I exported tables and queries from SQL, where some of the fields are multi-line.
The Ruby (1.9+) way to read CSV appears to be:
require 'csv'
CSV.foreach("exported_mysql_table.csv", {:headers=>true}) do |row|
puts row
end
Which works great if my data is like this:
"id","name","email","potato"
1,"Bob","[email protected]","omnomnom"
2,"Charlie","[email protected]","andcheese"
4,"Doug","[email protected]","usemeltattack"
(The first line is the header/attributes)
But if I have:
"id","name","address","email","potato"
1,"Bob","---
- 101 Cottage row
- Lovely Village
- \"\"
","[email protected]","omnomnom"
2,"Charlie","---
- 102 Flame Street
- \"\"
- \"\"
","[email protected]","andcheese"
4,"Doug","---
- 103 Dark Cave
- Next to some geo dude
- So many bats
","[email protected]","usemeltattack"
Then I get the error:
.rbenv/versions/1.9.3-p194/lib/ruby/1.9.1/csv.rb:1894:in `block (2 levels) in shift': Missing or stray quote in line 2 (CSV::MalformedCSVError)
This seems to be because the end of the line doesn't have a close quote, as it spans several lines.
(I tried 'FasterCSV', that gem became 'csv' since ruby 1.9)

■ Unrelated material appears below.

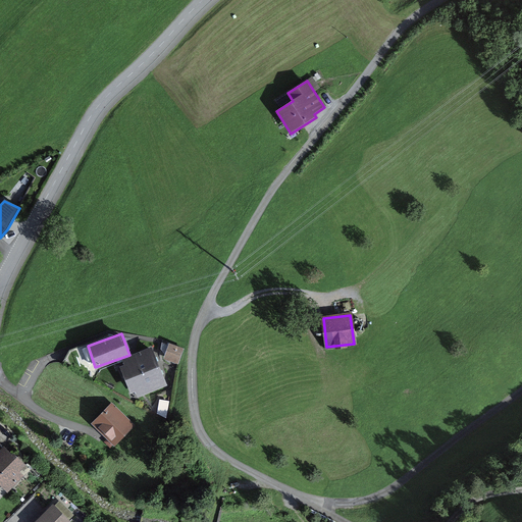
[(186,346),(170,340),(163,357),(178,363),(186,346)]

Your problem is not the multiline but malformed CSV.
Replace the \"
and end space after a line end like this:
require 'csv'
ml = %q{"id","name","address","email","potato"
1,"Bob","---
- 101 Cottage row
- Lovely Village
- \"\"
","[email protected]","omnomnom"
2,"Charlie","---
- 102 Flame Street
- \"\"
- \"\"
","[email protected]","andcheese"
4,"Doug","---
- 103 Dark Cave
- Next to some geo dude
- So many bats
","[email protected]","usemeltattack"}
ml.gsub!(/\" \n/,"\"\n").gsub!(/\\\"/,"__")

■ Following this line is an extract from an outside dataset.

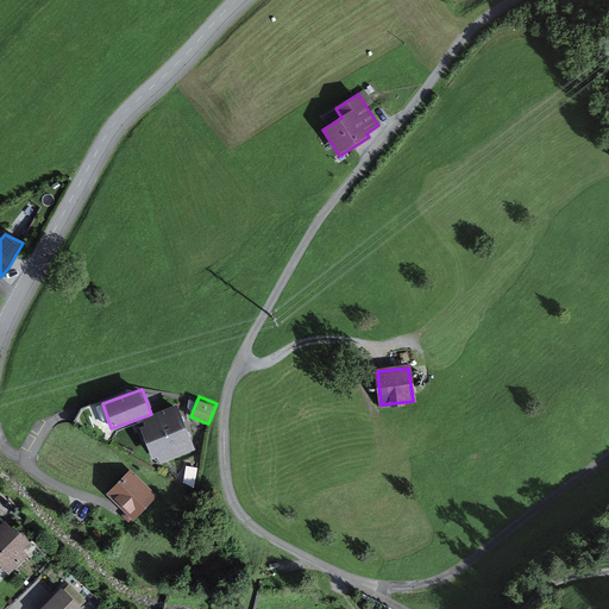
[(176,410),(144,422),(151,441),(183,429),(176,410)]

CSV.parse(ml, {:headers=>true}) do |row|
puts row
end
This gives:
"id","name","address","email","potato"
1,"Bob","---
- 101 Cottage row
- Lovely Village
- ____
","[email protected]","omnomnom"
etc
If you have no control over the program that delivers the CSV, you have to open the file, read the contents, do a replace and then parse the CSV. I use __
here but you can use other non-conflicting characters.